FRIEDRICH, Caspar David
(b. 1774, Greifswald, d. 1840, Dresden)

Cross in the Mountains (Tetschen Altar)

1808
Oil on canvas, 115 x 110 cm
Gemäldegalerie, Dresden

If nothing more were known of the painter, this painting, the so-called 'Tetschen Altar' would command attention for its boldness in creating a devotional image from the materials of landscape. It is both the first masterpiece of one of the greatest Romantic landscape painters and a manifesto for the art of landscape itself. It exemplifies two important achievements of early Romanticism: the elevation of nature to a kind of religion, and of landscape to equal or surpass history painting.

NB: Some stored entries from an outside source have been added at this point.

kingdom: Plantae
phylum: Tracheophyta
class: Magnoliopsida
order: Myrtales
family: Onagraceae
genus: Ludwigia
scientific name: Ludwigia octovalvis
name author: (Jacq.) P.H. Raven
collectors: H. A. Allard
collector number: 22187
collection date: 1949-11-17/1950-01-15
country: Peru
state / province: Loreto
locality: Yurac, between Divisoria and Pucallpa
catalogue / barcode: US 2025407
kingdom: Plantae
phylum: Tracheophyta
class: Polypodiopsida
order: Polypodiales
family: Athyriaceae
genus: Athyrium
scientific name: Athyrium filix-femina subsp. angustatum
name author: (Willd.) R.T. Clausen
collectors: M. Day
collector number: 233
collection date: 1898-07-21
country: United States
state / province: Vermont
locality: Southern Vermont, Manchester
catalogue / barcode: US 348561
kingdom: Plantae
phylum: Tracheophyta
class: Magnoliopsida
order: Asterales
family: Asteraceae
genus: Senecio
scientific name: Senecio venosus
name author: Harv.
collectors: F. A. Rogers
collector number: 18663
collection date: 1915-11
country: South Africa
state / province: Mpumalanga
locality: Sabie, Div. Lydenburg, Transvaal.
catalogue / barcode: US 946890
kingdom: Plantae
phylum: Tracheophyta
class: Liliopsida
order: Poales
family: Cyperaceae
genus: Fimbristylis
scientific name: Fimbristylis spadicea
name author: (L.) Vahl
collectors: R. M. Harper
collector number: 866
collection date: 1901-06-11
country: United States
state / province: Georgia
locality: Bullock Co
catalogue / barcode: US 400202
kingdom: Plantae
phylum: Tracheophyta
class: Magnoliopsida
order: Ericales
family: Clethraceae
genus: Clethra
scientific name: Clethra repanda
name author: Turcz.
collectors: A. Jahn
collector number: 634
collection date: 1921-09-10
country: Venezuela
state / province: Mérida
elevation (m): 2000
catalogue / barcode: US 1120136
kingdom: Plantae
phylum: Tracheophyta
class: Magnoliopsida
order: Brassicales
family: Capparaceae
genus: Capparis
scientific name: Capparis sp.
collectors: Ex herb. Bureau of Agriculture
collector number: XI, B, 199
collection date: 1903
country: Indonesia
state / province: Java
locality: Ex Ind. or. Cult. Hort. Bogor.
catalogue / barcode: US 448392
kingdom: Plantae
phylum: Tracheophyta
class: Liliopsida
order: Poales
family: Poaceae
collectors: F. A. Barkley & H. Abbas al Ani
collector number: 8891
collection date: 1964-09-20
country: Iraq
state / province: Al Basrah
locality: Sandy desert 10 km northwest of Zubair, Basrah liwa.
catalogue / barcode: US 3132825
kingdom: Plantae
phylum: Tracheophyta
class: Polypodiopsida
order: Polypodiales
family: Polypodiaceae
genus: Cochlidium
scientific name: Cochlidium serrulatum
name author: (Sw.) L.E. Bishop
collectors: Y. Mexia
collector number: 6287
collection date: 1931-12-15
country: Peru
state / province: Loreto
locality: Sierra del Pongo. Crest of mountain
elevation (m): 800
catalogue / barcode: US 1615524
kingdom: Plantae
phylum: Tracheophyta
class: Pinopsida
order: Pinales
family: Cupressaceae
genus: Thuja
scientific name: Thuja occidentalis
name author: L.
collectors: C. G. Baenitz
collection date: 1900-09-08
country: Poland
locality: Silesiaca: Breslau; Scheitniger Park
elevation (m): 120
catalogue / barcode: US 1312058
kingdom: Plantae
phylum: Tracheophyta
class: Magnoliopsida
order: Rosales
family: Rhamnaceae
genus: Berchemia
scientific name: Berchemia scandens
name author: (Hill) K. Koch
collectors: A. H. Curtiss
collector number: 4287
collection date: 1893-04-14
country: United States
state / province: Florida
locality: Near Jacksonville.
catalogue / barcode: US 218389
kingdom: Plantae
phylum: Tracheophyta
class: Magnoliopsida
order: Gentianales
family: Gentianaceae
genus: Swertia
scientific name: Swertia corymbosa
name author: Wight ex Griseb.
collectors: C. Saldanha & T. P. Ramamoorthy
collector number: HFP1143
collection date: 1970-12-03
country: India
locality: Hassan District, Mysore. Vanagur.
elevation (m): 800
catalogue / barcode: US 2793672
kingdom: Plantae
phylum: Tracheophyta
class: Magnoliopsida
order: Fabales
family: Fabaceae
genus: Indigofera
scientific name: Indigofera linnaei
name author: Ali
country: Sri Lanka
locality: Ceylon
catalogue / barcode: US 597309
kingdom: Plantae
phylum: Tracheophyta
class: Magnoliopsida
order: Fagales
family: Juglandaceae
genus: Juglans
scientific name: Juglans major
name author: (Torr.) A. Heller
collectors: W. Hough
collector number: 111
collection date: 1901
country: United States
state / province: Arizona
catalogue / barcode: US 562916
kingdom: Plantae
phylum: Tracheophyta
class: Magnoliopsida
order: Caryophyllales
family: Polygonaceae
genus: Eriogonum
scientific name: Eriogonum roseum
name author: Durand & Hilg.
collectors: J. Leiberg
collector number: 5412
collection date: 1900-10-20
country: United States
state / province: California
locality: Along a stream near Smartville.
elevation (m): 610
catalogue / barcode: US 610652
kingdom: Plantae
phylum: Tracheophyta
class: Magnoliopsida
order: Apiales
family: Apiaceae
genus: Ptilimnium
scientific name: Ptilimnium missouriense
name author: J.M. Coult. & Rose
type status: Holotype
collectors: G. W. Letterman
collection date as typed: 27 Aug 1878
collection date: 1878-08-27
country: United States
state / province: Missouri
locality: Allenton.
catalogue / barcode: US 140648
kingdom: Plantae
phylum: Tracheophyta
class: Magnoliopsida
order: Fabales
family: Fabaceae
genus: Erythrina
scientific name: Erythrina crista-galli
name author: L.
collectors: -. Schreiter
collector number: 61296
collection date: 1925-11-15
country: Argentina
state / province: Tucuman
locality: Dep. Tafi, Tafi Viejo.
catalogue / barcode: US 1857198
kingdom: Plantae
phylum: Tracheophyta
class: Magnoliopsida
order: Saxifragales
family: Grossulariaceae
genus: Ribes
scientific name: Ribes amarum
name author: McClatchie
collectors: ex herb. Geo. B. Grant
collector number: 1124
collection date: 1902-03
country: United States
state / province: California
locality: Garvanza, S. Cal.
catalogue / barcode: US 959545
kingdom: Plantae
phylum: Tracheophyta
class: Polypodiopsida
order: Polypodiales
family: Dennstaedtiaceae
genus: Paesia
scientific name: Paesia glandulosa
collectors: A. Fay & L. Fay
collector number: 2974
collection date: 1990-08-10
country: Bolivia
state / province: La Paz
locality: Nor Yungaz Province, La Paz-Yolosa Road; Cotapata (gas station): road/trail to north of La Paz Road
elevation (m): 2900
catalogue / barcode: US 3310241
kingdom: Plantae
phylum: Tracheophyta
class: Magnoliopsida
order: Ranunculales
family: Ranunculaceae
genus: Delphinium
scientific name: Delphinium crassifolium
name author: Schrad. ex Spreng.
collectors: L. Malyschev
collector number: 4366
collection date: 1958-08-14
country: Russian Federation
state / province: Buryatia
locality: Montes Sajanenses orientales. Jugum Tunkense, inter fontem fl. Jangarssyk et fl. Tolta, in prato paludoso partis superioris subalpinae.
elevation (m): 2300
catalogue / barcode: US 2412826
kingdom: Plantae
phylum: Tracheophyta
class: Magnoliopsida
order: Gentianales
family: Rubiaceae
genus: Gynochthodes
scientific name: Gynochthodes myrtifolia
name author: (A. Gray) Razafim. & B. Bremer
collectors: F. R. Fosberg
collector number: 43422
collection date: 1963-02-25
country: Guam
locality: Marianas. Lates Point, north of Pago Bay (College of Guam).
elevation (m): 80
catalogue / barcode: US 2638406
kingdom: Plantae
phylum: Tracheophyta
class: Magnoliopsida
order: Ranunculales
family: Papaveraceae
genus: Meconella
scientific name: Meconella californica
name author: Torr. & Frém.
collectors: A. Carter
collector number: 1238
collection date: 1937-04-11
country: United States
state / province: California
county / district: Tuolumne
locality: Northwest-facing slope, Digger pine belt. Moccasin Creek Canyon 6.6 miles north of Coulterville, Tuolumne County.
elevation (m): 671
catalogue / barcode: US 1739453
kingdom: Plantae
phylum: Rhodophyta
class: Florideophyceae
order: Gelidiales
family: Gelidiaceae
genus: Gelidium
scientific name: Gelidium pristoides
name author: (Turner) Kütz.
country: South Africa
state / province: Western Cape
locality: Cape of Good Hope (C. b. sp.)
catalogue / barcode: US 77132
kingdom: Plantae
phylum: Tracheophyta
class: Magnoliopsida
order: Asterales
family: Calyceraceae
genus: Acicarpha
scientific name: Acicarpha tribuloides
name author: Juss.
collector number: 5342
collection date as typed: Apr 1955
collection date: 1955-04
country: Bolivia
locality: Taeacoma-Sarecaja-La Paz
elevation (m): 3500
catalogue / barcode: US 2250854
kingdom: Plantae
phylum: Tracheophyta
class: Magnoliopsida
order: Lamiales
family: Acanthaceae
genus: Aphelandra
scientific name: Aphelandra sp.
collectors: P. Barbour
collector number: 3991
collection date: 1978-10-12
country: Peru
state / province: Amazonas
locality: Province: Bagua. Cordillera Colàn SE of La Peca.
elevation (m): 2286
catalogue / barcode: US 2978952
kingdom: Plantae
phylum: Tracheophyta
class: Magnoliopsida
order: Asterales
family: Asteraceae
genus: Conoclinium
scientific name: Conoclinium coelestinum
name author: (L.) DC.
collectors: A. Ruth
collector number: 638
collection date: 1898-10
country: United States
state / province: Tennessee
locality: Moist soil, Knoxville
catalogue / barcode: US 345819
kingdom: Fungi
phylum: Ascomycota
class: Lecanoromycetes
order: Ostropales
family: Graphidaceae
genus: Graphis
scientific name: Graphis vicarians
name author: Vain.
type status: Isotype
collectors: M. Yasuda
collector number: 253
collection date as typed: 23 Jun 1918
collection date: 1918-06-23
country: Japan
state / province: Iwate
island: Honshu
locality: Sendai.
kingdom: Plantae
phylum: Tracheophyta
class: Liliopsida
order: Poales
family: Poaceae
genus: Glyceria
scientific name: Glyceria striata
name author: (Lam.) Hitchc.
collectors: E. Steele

The 34-year-old painter was inordinately proud of the work. It was the largest he had painted so far, in a medium in which he was still far from proficient, and he had designed the frame himself - a Gothic arch with the eye of God and the wheat and vine of the Eucharist. He had intended the picture as a gift to the Swedish king Adolphus IV, in recognition of his resistance to Napoleon, but was persuaded instead to sell it to Count von Thun-Hohenstein for his castle in Tetschen, Bohemia. With its splendid frame it was transformed from political gesture to religious image, but still it remained a landscape. Nature itself was imbued with religious feeling.

The painting's carved frame is based on a concept by Friedrich, but was executed by one of his friends, the sculptor Gottlieb Christian Kühn.